The successful sales representative will use a mentor or coach to help them improve their performance and counsel them on their career. They will develop advocates who are aware of their track record. These representatives are continuously learning and looking for ways to excel among their peers, by being competitive, but not in a negative manner.

If a rep doesn’t have a lot of experience in leading other people, where can he or she begin to get that experience?

Experience leading people can be gained on the job by taking the lead on projects and volunteering to assist their manager on special teams and with field training new representatives. They will gain valuable experience leading a team and learn to influence without authority. Additionally, there are opportunities away from the job where they can hone leadership skills. Sales representatives may volunteer in local community, religious, social, military and sports programs.

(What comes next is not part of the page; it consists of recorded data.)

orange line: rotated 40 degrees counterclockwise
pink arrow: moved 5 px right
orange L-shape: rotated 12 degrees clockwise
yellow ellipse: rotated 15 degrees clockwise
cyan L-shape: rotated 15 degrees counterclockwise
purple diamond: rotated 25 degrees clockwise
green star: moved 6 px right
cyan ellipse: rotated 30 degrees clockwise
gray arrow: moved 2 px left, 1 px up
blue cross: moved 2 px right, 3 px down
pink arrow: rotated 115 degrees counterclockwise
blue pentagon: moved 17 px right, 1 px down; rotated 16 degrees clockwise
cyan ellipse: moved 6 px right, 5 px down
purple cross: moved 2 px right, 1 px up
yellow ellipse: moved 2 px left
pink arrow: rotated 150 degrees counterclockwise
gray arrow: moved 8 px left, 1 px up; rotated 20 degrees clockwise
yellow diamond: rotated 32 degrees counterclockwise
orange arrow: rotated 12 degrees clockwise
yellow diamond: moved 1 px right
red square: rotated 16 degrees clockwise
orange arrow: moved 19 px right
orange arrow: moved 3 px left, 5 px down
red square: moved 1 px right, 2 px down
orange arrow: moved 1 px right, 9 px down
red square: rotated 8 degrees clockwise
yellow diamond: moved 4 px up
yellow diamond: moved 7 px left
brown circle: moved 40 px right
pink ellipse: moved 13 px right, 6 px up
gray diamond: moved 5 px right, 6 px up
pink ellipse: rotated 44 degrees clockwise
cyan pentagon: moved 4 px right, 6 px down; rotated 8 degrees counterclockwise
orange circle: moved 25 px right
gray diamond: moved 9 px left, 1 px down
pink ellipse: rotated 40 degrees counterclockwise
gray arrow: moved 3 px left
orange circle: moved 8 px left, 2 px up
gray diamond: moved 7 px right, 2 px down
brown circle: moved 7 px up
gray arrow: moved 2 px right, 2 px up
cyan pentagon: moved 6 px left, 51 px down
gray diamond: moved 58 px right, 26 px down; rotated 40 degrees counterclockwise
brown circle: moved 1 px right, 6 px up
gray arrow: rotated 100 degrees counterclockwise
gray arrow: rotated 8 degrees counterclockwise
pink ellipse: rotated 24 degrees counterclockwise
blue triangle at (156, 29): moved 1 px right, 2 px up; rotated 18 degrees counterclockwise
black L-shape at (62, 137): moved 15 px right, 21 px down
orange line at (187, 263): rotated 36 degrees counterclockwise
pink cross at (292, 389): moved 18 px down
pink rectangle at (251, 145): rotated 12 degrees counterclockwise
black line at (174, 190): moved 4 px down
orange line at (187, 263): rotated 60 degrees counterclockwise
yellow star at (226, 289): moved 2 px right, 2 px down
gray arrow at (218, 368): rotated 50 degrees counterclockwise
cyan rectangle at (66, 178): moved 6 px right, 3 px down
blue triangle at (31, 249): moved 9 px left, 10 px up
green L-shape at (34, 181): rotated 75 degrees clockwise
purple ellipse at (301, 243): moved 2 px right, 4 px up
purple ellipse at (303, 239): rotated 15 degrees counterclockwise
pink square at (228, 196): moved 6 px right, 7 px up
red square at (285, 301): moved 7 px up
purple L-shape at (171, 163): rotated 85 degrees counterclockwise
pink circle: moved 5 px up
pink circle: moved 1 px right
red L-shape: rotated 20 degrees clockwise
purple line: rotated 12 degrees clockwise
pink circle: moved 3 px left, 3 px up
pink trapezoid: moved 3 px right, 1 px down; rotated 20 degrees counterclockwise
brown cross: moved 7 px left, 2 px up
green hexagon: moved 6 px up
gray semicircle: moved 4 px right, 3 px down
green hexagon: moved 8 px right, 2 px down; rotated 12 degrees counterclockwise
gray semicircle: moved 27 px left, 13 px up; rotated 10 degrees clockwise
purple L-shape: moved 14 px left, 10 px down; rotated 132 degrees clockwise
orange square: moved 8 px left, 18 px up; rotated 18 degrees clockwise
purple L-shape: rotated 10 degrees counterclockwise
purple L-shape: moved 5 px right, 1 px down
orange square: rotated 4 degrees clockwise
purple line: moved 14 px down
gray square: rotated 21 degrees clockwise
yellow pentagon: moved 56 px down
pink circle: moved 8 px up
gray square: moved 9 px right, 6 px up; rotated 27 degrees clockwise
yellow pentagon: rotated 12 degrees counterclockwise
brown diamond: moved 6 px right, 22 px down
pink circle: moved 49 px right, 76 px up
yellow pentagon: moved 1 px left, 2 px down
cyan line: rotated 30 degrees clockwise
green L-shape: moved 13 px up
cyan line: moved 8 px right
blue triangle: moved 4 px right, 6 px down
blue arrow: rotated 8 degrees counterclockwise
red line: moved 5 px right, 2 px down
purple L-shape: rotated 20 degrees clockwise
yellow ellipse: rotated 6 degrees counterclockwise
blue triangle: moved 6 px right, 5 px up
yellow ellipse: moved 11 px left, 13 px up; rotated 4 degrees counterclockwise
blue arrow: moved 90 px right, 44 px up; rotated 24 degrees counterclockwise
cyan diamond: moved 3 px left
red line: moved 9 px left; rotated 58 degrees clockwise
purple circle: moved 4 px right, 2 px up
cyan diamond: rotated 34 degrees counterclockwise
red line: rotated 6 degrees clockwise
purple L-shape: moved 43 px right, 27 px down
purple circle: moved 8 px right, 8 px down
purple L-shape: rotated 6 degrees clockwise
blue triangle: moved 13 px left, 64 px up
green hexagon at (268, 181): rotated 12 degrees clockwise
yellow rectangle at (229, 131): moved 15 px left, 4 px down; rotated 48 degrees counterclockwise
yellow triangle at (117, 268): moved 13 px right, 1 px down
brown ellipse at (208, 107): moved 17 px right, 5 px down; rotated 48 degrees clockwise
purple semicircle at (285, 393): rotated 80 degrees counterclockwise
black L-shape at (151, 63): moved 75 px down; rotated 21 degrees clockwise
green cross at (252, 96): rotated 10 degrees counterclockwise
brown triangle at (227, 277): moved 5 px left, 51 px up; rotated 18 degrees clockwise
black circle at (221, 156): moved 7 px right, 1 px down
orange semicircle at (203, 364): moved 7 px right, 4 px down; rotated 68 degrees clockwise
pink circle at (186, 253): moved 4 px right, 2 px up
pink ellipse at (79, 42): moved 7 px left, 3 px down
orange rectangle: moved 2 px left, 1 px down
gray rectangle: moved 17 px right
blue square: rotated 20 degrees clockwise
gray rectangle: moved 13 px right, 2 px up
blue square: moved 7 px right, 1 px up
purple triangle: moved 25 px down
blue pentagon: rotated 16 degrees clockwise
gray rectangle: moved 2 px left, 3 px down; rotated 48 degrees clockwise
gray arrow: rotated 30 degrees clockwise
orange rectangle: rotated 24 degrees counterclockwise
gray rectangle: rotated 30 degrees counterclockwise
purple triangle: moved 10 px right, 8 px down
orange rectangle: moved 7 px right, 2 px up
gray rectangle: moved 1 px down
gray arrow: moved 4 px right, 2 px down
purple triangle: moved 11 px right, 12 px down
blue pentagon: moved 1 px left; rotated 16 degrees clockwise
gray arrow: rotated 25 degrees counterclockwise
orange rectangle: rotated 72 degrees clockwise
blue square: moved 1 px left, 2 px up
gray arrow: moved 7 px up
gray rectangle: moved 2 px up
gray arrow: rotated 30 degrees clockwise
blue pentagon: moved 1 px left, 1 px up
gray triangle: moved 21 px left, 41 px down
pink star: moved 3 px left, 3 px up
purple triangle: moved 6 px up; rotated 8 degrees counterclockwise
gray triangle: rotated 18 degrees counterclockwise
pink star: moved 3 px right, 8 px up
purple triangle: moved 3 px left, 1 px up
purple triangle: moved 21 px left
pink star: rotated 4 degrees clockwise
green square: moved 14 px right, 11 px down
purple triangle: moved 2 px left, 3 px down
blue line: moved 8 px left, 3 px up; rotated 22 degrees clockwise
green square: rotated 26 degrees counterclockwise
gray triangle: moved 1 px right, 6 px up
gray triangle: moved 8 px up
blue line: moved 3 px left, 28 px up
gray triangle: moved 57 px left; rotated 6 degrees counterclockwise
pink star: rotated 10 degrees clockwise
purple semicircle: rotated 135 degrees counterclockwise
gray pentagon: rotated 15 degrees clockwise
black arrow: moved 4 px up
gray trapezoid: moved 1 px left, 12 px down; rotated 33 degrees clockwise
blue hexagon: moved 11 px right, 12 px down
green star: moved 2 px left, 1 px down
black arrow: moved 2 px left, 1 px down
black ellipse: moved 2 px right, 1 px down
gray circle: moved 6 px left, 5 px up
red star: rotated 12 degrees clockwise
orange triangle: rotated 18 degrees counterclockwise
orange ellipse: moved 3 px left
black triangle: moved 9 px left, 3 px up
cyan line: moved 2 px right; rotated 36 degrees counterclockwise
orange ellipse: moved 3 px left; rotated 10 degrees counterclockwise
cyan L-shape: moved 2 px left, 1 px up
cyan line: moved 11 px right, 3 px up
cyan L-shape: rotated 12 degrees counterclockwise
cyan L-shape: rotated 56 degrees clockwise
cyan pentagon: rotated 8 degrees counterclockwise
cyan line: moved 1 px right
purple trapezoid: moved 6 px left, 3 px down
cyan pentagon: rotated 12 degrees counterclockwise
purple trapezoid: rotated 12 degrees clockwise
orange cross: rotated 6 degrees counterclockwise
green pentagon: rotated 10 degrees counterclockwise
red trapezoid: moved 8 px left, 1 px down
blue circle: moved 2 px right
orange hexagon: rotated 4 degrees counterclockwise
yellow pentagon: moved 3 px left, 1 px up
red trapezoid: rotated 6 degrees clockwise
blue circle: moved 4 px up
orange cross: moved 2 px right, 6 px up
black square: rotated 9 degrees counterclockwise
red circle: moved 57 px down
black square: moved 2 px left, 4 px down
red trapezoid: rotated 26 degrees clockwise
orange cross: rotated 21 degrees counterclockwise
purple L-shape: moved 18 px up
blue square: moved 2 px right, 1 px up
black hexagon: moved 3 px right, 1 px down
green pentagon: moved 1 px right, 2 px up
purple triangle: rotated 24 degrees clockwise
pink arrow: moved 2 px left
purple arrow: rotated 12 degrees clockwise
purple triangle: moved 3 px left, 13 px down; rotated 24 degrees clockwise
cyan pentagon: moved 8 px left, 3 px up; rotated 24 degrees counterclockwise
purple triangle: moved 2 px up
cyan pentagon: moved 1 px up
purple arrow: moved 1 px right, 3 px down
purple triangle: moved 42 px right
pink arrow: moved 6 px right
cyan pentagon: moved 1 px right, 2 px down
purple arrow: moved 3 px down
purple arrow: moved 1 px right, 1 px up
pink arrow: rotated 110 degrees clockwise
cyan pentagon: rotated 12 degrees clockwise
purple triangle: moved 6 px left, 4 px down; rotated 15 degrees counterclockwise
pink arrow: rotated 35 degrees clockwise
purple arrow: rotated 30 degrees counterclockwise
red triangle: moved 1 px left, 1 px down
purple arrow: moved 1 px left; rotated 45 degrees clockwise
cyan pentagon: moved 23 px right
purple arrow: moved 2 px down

Sales representatives should let management know the scope of these leadership opportunities and the skills being developed. It is a good idea to have leadership development as a career objective and read books, take classes, attend seminars to help fulfill the leadership objective.

What do you think are the top one or two qualities and/or habits that make a great leader in this field?

Great leaders have the ability to rally a team to a cause greater than themselves. Marcus Buckingham, the author of First break all the rules and The one thing you need to know, says, “Great leaders rally people to a better future.” This vision of the better future is passionately presented, designed and executed. People follow because they can see how it will benefit them. Clarity in defining the future and optimism as they alleviate the fears of their team is necessary to keep them focused on achieving corporate and personal objectives.

What one or two qualities or habits do you think are very destructive in people who are in leadership roles?

I have noticed a number of leaders lose control of their organizations lacking integrity and trustworthiness. These are more than moral failing; they strike to the core of motivating a team to strive for the future espoused by a leader. If people don’t trust the leader this will impact morale, levels of engagement, productivity and sales results. It will also prevent the leader from retaining their top talent.

Additionally, in a global economy, leaders who are not inclusive or culturally competent will be a liability to their organizations.

What would you tell a representative who feels that they don’t have the basic skills or characteristics to be a leader? Perhaps they don’t like to be in the spotlight, or lack confidence in speaking out and giving their opinions, for example.

I would suggest reading books on leadership and discussing leadership skills with their manager. They may be mistaken regarding their ability to lead. In these current economic times, it may be a competitive advantage to acquire leadership qualities. For example, speaking up at meetings is a skill set that can be developed. Some people are introverts who like to process information differently and may take time to think through a response before commenting. Participation strategies and tactics can be devised to increase confidence and engagement. I know people who write down questions before and during a meeting to structure their thoughts. Others role play their responses before a meeting through mentally rehearsing their questions or practicing out loud.

Senior leadership makes decisions about the value of sales representatives from their ability to sell and their ability to lead. Expertise in selling today will cause leadership to ask the question, “Do they have what it takes to lead, tomorrow?”